*The problem:* Copy every line from the records below that carries the word "captured".
*** Provided entries Section Begins ***
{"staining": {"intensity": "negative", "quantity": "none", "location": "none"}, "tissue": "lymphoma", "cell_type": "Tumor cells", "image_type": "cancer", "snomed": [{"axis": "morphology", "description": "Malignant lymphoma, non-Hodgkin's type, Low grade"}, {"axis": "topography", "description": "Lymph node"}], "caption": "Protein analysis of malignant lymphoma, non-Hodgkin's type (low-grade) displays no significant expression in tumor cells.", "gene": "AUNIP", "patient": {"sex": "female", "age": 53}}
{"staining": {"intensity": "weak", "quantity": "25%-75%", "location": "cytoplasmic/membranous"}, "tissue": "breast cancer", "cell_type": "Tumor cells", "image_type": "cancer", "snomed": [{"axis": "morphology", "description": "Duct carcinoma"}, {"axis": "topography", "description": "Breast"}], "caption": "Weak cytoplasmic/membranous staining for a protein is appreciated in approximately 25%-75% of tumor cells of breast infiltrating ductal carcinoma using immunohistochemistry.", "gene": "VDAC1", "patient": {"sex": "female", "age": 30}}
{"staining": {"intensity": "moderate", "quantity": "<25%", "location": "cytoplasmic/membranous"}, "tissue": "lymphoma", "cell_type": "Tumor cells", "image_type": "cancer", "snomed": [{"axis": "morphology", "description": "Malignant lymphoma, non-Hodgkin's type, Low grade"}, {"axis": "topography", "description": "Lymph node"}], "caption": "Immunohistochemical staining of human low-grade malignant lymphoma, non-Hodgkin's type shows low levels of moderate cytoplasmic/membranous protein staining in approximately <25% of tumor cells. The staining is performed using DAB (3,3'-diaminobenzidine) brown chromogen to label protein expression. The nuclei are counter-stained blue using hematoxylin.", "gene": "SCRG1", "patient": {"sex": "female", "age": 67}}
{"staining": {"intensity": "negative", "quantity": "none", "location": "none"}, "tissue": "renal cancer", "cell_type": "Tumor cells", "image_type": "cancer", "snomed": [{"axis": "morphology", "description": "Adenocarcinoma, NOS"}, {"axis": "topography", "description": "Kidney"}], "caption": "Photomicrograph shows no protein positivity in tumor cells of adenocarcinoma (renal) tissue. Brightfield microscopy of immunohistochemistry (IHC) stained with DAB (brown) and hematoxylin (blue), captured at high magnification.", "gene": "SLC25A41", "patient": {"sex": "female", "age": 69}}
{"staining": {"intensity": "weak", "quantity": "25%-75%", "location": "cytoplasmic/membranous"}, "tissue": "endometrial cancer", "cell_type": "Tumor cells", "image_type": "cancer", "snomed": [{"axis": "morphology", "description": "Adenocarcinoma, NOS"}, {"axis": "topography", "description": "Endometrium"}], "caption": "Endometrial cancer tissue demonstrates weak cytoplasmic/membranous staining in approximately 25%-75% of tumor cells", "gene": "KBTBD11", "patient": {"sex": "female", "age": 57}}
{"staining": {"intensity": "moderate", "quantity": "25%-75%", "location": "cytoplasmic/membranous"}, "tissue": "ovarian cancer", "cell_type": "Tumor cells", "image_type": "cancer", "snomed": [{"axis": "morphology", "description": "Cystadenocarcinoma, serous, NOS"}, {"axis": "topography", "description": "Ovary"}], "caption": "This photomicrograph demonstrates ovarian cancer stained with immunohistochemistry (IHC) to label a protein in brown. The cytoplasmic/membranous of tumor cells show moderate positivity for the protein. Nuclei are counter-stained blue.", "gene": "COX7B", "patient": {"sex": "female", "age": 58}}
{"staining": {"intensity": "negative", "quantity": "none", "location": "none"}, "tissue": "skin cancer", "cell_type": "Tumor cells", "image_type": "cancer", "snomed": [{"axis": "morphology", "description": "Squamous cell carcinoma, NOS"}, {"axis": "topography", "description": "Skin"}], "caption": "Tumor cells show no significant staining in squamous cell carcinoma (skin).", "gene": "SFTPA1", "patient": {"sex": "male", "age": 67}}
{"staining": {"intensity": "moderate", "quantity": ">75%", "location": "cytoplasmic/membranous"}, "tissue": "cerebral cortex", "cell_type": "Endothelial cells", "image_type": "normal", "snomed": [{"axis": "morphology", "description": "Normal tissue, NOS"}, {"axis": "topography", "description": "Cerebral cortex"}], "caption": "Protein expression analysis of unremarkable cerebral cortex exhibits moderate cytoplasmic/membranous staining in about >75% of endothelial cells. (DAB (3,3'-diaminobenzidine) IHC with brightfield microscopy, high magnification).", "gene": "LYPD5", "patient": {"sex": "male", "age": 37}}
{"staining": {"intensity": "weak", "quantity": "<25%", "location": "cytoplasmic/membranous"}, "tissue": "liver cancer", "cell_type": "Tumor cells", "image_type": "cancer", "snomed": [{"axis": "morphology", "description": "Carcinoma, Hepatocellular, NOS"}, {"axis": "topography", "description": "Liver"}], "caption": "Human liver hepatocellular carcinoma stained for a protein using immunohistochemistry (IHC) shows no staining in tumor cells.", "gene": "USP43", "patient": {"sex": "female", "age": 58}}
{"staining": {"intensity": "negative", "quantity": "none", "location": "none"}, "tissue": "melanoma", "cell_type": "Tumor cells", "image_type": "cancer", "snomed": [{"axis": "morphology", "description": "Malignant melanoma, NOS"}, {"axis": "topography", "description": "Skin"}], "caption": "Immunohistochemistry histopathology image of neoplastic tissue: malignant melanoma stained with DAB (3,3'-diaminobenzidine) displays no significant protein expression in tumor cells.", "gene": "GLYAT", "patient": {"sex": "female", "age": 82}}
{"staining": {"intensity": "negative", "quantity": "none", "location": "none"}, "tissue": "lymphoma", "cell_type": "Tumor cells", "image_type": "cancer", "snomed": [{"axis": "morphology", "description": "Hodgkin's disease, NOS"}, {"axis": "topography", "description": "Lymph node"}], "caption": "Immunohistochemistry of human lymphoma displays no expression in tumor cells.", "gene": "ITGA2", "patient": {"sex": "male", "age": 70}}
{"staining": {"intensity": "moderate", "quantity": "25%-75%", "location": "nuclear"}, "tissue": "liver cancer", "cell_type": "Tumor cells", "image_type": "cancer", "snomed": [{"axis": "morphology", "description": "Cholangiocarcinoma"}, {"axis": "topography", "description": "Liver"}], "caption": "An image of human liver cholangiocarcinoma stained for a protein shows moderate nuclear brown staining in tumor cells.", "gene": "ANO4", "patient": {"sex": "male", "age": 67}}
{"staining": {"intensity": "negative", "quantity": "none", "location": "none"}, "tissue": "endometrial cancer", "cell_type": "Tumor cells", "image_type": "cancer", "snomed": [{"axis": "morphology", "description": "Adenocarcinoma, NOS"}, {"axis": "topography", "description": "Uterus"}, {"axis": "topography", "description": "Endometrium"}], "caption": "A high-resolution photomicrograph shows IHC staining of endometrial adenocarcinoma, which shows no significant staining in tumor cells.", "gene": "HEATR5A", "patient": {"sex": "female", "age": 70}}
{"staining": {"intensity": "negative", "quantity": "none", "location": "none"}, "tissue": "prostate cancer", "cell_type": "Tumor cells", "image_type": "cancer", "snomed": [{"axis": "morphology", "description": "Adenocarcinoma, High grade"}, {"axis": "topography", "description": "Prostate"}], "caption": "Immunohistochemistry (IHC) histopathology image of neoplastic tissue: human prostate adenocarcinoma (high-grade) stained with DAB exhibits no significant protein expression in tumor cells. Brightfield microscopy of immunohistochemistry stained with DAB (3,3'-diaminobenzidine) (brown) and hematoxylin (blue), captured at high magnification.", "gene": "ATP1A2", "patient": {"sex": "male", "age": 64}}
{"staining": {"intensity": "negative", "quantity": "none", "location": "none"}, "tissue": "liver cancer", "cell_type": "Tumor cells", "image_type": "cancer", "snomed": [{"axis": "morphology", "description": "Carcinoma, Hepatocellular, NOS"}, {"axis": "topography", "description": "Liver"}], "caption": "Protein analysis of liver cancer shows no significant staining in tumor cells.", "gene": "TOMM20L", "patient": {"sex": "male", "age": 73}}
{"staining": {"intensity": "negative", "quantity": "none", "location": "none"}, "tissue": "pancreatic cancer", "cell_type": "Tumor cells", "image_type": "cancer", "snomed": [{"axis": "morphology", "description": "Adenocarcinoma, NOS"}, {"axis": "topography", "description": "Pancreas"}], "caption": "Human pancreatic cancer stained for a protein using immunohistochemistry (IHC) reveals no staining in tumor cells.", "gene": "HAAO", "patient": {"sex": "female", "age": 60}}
*** Provided entries Section Ends ***
*Reply:*
{"staining": {"intensity": "negative", "quantity": "none", "location": "none"}, "tissue": "renal cancer", "cell_type": "Tumor cells", "image_type": "cancer", "snomed": [{"axis": "morphology", "description": "Adenocarcinoma, NOS"}, {"axis": "topography", "description": "Kidney"}], "caption": "Photomicrograph shows no protein positivity in tumor cells of adenocarcinoma (renal) tissue. Brightfield microscopy of immunohistochemistry (IHC) stained with DAB (brown) and hematoxylin (blue), captured at high magnification.", "gene": "SLC25A41", "patient": {"sex": "female", "age": 69}}
{"staining": {"intensity": "negative", "quantity": "none", "location": "none"}, "tissue": "prostate cancer", "cell_type": "Tumor cells", "image_type": "cancer", "snomed": [{"axis": "morphology", "description": "Adenocarcinoma, High grade"}, {"axis": "topography", "description": "Prostate"}], "caption": "Immunohistochemistry (IHC) histopathology image of neoplastic tissue: human prostate adenocarcinoma (high-grade) stained with DAB exhibits no significant protein expression in tumor cells. Brightfield microscopy of immunohistochemistry stained with DAB (3,3'-diaminobenzidine) (brown) and hematoxylin (blue), captured at high magnification.", "gene": "ATP1A2", "patient": {"sex": "male", "age": 64}}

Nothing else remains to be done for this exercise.